Daí ela tinha que sair da escolinha e ter o seu próprio cavalo. Acabou a etapa de principiante. Lá fomos nós atrás de um cavalo para comprar. A amiga Ju Ribas lhe emprestou uma égua, a Rita Lee foi então por longo tempo o “primeiro amor, amor maior” daquela menina. Aprendizado difícil, trabalho duro, pois quando passa para essa fase do cavalo próprio, as aulas são intensificadas, puxadas e sempre o treinador exige maior concentração e maior esforço.
Depois de ganhar medalhas, troféus, fazer várias viagens, Rafaella recebeu seu próprio cavalo, o Babu o cavalinho da Barbie como era chamado, isto porque era pequeno e muito bonitinho, sem ascendencia conhecida, porém com umvigor explêndido. Com ele minha filha encheu as prateleiras de medalhas e troféus e os álbuns de fotos.
Hoje, em outra fase de sua carreira, com o seu “primeiro amor, amor maior” novo que é o Niklord, minha filha está mais um pouco mais madura no seu esporte.
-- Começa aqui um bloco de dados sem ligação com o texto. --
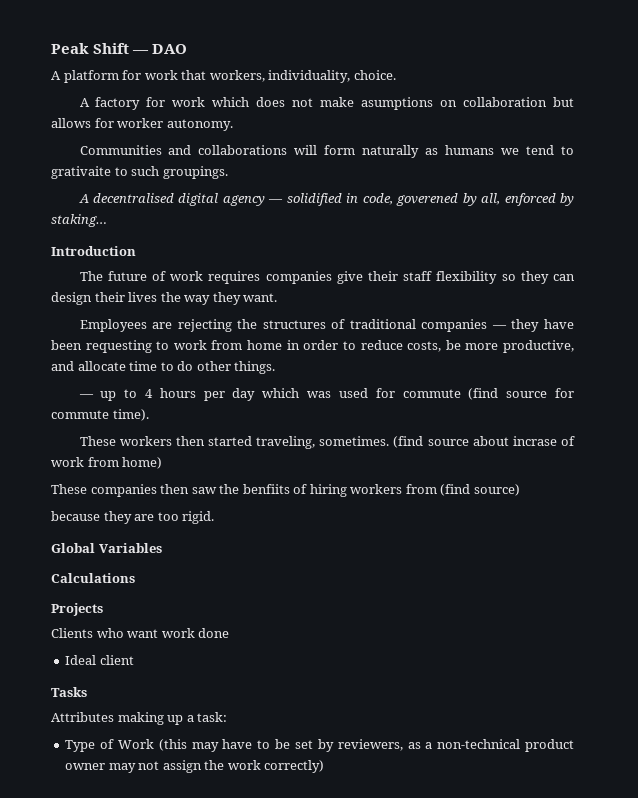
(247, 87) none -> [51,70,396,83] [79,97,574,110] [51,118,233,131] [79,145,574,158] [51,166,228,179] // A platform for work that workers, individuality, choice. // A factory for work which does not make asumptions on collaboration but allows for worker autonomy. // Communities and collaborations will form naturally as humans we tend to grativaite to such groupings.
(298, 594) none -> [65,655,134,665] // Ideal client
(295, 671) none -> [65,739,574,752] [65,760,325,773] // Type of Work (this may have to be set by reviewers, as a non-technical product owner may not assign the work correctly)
É mais consciente no que faz e sabe as particularidades das suas ações. Está cursando Medicina Veterinária e procura entender o cavalo como ser vivente e não apenas como seu amigo. Gosta muito de cavalos e procura aprofundar-se no estudo deles, mas sei que vai fazer isso no decorrer do curso e não como uma obsessão.
Namorado? Ela tem sim. Não há concorrência entre eles, porque homens não competem com cavalos, se competissem, os homens iriam perder é claro. Então é melhor que cada um tenha o seu lugar no coração de uma mulher que é amazona.